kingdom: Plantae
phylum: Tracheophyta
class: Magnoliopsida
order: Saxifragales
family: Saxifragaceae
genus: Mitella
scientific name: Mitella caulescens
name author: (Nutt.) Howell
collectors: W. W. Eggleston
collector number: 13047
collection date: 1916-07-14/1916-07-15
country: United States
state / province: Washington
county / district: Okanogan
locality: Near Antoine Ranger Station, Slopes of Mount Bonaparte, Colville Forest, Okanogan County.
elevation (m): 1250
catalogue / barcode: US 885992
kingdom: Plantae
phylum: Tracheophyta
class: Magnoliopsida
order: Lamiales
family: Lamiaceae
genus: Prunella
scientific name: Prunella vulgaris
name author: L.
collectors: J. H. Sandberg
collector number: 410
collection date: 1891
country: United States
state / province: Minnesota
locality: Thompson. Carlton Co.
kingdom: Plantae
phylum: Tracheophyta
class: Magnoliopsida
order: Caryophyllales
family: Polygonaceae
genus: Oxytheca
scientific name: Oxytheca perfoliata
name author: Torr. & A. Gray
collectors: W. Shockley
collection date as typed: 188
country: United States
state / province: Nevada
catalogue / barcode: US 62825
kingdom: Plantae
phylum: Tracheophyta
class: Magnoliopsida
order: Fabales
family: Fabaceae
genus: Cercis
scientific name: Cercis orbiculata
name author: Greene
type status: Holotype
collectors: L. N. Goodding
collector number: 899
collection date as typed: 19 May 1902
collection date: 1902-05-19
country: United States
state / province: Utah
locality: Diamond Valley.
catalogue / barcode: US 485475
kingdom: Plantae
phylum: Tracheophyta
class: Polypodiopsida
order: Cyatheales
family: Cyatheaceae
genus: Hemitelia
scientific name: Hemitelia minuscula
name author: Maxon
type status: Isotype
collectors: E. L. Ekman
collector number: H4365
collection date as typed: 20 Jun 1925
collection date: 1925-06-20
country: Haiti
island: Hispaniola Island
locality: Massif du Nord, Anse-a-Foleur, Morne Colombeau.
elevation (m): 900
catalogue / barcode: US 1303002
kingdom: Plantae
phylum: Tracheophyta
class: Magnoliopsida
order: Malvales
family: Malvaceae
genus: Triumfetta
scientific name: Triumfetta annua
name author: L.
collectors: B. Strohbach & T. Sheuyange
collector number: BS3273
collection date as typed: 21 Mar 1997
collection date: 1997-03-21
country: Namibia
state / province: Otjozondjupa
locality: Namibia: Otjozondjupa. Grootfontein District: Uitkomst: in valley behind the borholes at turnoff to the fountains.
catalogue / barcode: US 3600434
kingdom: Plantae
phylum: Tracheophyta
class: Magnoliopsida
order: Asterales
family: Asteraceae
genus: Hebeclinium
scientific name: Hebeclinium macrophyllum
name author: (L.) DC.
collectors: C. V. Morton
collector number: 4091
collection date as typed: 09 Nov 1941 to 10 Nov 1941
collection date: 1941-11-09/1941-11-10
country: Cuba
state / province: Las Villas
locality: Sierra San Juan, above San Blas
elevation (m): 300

--*--

▶ [Stated task]: Copy all of the data above line for line, with no change to any character.

▶ [Finished task]:
kingdom: Plantae
phylum: Tracheophyta
class: Magnoliopsida
order: Saxifragales
family: Saxifragaceae
genus: Mitella
scientific name: Mitella caulescens
name author: (Nutt.) Howell
collectors: W. W. Eggleston
collector number: 13047
collection date: 1916-07-14/1916-07-15
country: United States
state / province: Washington
county / district: Okanogan
locality: Near Antoine Ranger Station, Slopes of Mount Bonaparte, Colville Forest, Okanogan County.
elevation (m): 1250
catalogue / barcode: US 885992
kingdom: Plantae
phylum: Tracheophyta
class: Magnoliopsida
order: Lamiales
family: Lamiaceae
genus: Prunella
scientific name: Prunella vulgaris
name author: L.
collectors: J. H. Sandberg
collector number: 410
collection date: 1891
country: United States
state / province: Minnesota
locality: Thompson. Carlton Co.
kingdom: Plantae
phylum: Tracheophyta
class: Magnoliopsida
order: Caryophyllales
family: Polygonaceae
genus: Oxytheca
scientific name: Oxytheca perfoliata
name author: Torr. & A. Gray
collectors: W. Shockley
collection date as typed: 188
country: United States
state / province: Nevada
catalogue / barcode: US 62825
kingdom: Plantae
phylum: Tracheophyta
class: Magnoliopsida
order: Fabales
family: Fabaceae
genus: Cercis
scientific name: Cercis orbiculata
name author: Greene
type status: Holotype
collectors: L. N. Goodding
collector number: 899
collection date as typed: 19 May 1902
collection date: 1902-05-19
country: United States
state / province: Utah
locality: Diamond Valley.
catalogue / barcode: US 485475
kingdom: Plantae
phylum: Tracheophyta
class: Polypodiopsida
order: Cyatheales
family: Cyatheaceae
genus: Hemitelia
scientific name: Hemitelia minuscula
name author: Maxon
type status: Isotype
collectors: E. L. Ekman
collector number: H4365
collection date as typed: 20 Jun 1925
collection date: 1925-06-20
country: Haiti
island: Hispaniola Island
locality: Massif du Nord, Anse-a-Foleur, Morne Colombeau.
elevation (m): 900
catalogue / barcode: US 1303002
kingdom: Plantae
phylum: Tracheophyta
class: Magnoliopsida
order: Malvales
family: Malvaceae
genus: Triumfetta
scientific name: Triumfetta annua
name author: L.
collectors: B. Strohbach & T. Sheuyange
collector number: BS3273
collection date as typed: 21 Mar 1997
collection date: 1997-03-21
country: Namibia
state / province: Otjozondjupa
locality: Namibia: Otjozondjupa. Grootfontein District: Uitkomst: in valley behind the borholes at turnoff to the fountains.
catalogue / barcode: US 3600434
kingdom: Plantae
phylum: Tracheophyta
class: Magnoliopsida
order: Asterales
family: Asteraceae
genus: Hebeclinium
scientific name: Hebeclinium macrophyllum
name author: (L.) DC.
collectors: C. V. Morton
collector number: 4091
collection date as typed: 09 Nov 1941 to 10 Nov 1941
collection date: 1941-11-09/1941-11-10
country: Cuba
state / province: Las Villas
locality: Sierra San Juan, above San Blas
elevation (m): 300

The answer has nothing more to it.